Content Identifier — multiformats
A self-describing content-addressed identifier. multihash, multicodec, and multibase together encode the hash algorithm, the data format, and the string encoding directly into the identifier.
Definition
CID, standardized through multiformats and used heavily across the IPFS/IPLD ecosystem, comes in two versions. CIDv0 is the minimal form (Qm…, base58btc + SHA-256 multihash); CIDv1 layers in a multibase prefix, version byte, multicodec, and multihash for forward extensibility.
Self-description means the identifier itself tells you which hash algorithm and which data format you're holding. Migrating between SHA-256 and SHA-3, or between JSON and CBOR, doesn't require touching the identifier format.
Because the identifier is derived from the content (content-addressing), the same bytes always produce the same CID regardless of who uploads them. Equal CIDs guarantee equal bytes.

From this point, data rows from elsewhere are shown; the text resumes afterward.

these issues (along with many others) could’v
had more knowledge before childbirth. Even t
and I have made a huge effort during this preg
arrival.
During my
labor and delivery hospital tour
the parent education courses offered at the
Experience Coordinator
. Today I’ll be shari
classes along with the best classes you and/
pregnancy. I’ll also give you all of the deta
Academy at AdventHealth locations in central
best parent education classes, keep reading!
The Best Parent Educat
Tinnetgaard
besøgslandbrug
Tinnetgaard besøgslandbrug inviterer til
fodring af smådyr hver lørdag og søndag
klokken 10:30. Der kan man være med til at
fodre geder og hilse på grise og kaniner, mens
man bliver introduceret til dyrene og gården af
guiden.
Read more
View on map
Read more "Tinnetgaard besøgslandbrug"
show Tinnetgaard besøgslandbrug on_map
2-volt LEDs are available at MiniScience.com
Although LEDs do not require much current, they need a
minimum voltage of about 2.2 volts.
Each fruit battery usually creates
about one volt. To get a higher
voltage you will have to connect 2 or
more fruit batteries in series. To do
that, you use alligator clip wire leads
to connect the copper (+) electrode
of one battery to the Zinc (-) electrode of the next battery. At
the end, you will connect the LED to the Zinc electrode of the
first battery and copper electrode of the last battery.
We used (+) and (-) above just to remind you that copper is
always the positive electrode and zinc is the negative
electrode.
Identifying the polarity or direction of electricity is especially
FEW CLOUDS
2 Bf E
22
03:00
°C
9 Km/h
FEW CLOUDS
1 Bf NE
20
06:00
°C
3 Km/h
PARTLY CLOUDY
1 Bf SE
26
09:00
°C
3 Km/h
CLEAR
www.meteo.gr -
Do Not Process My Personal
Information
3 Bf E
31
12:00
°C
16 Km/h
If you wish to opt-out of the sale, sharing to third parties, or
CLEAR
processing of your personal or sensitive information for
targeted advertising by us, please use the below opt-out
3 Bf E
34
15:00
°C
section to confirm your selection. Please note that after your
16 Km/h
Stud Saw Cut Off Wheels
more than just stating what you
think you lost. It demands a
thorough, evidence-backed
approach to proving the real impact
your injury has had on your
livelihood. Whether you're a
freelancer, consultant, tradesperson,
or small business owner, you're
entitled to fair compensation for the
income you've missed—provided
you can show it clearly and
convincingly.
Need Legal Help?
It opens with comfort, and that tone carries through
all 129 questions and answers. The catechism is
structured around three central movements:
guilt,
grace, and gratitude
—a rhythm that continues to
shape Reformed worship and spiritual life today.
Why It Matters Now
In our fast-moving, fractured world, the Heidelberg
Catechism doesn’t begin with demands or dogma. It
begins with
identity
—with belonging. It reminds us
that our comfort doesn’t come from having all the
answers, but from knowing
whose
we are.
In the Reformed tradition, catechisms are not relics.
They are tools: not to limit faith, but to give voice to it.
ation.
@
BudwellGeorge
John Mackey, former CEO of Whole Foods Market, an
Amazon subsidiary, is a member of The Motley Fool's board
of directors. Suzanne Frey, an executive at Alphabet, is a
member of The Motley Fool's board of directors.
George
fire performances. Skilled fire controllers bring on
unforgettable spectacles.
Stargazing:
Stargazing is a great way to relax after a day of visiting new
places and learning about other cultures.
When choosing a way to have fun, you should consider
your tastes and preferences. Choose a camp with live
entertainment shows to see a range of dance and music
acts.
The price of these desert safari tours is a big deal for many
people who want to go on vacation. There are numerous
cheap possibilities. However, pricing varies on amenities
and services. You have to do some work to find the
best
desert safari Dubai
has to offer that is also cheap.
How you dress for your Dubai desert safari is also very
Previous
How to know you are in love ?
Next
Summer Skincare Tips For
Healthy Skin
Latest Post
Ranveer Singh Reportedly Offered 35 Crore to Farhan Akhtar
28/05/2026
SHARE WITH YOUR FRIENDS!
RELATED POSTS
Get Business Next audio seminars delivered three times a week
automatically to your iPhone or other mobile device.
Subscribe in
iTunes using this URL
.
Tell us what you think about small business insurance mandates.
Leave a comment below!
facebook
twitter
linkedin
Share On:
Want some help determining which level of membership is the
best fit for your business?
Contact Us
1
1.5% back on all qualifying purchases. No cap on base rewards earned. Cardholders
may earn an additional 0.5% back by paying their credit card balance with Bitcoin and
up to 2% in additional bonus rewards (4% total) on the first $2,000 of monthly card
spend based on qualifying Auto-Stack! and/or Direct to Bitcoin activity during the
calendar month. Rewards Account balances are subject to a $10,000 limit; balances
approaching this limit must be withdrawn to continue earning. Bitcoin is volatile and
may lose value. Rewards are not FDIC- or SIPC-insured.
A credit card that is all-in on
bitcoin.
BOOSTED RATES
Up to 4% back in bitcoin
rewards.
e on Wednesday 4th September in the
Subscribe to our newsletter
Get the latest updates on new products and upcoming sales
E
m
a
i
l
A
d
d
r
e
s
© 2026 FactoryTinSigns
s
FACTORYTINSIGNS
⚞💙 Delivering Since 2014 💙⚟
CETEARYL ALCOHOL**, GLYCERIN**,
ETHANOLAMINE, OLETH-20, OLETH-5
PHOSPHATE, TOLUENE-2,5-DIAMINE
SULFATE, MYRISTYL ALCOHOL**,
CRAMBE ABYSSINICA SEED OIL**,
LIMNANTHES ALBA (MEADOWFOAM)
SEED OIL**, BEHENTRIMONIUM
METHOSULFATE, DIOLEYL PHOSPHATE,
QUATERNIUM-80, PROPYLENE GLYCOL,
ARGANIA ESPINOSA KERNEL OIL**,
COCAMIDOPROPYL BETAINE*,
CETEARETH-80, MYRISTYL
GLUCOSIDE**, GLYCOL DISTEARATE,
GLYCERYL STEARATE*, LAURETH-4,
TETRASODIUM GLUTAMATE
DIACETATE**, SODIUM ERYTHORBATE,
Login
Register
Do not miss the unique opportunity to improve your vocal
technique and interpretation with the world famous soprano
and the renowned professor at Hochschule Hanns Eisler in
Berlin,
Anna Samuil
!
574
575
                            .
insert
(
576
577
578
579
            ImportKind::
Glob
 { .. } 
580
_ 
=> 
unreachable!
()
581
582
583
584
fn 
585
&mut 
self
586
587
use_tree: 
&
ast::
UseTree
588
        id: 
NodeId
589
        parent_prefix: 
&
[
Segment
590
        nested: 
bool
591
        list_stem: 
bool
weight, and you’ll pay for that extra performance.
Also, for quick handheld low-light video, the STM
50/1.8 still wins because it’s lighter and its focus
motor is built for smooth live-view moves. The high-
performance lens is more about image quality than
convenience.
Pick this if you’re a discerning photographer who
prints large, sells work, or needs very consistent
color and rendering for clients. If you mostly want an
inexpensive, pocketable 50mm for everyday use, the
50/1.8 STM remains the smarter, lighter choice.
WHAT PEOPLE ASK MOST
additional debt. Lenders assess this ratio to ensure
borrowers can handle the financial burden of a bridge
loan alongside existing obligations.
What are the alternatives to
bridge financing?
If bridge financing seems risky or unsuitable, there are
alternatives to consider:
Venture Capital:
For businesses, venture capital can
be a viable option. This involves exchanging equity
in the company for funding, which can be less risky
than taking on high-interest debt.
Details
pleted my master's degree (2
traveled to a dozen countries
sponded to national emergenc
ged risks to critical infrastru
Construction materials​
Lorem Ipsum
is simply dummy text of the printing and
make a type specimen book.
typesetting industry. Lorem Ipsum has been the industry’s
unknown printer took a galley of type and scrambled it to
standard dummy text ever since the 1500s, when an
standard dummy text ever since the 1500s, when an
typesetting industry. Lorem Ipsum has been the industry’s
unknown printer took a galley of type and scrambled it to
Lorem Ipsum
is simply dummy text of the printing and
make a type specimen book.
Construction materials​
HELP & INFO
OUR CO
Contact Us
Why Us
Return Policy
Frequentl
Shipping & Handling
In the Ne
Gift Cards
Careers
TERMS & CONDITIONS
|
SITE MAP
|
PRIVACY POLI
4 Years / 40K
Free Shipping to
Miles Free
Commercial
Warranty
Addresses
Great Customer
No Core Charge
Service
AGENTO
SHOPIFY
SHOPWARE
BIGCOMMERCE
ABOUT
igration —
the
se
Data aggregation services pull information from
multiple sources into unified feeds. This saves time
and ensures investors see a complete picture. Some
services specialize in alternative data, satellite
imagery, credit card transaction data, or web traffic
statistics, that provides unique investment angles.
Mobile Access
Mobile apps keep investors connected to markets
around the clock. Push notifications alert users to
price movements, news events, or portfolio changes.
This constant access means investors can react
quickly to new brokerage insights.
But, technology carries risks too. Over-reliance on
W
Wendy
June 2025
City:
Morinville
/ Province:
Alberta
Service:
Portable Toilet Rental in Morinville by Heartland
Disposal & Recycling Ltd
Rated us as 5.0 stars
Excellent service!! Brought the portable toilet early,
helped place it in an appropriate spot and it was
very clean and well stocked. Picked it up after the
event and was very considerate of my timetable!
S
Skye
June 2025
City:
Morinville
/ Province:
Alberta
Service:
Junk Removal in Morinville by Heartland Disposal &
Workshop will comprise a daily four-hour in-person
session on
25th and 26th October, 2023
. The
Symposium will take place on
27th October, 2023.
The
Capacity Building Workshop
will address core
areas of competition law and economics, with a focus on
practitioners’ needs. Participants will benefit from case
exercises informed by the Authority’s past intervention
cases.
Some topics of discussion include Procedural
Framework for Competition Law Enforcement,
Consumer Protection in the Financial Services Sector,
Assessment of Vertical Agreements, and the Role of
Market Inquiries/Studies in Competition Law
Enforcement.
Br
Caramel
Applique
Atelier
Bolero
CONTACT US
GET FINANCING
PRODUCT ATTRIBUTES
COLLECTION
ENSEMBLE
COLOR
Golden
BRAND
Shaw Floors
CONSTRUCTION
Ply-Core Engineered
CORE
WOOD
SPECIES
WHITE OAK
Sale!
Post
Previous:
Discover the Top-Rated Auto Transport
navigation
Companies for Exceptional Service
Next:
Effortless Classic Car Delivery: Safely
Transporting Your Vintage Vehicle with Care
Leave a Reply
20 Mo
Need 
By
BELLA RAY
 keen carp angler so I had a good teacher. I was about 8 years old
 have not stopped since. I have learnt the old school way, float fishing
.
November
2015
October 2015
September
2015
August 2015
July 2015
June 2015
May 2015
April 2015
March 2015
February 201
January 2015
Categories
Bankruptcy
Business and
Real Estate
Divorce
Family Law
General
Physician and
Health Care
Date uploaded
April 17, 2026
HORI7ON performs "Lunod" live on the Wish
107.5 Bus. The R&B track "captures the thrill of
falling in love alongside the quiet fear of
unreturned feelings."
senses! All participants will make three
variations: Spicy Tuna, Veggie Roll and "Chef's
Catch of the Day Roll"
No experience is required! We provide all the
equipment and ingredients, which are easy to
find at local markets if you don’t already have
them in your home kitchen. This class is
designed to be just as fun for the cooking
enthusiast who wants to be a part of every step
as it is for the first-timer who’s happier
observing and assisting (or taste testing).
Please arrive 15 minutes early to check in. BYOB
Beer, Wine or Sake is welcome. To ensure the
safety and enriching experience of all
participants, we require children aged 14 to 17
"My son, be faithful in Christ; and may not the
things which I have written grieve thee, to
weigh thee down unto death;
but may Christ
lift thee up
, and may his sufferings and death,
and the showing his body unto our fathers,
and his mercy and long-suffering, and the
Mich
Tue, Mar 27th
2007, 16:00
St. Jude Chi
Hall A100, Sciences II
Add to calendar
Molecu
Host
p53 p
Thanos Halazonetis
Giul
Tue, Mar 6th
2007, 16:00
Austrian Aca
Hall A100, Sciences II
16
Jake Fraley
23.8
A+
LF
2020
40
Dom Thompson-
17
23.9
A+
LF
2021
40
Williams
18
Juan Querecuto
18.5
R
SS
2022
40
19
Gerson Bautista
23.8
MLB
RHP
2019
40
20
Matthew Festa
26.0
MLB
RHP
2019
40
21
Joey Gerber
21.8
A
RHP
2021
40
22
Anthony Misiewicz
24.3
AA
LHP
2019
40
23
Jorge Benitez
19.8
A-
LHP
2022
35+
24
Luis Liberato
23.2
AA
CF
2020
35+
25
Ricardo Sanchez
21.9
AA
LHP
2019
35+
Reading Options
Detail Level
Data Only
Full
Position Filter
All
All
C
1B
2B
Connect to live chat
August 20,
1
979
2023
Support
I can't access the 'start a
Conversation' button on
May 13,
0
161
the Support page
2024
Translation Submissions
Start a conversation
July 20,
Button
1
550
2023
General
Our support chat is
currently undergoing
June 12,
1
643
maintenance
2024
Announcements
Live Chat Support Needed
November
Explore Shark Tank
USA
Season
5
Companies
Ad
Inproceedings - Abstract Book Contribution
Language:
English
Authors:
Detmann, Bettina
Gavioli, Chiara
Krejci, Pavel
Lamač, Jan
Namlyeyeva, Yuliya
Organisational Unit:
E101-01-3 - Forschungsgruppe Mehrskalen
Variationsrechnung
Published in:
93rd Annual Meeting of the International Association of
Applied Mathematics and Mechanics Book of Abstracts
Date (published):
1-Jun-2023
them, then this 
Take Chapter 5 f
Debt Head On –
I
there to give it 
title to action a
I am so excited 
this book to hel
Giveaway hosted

Lemma Oracle implementation
Lemma references objects in distributed storage — RAG documents, provenance metadata, license files — by CID. docHash is the internal hashing surface; CID is the external interop surface.
Each node in a provenance graph links to its predecessor by CID, preserving the durability and verifiability of the chain at the storage layer.
Inside the ZK circuit, CIDs are reduced to short Poseidon values rather than processed as full strings — keeping interop and efficiency separated.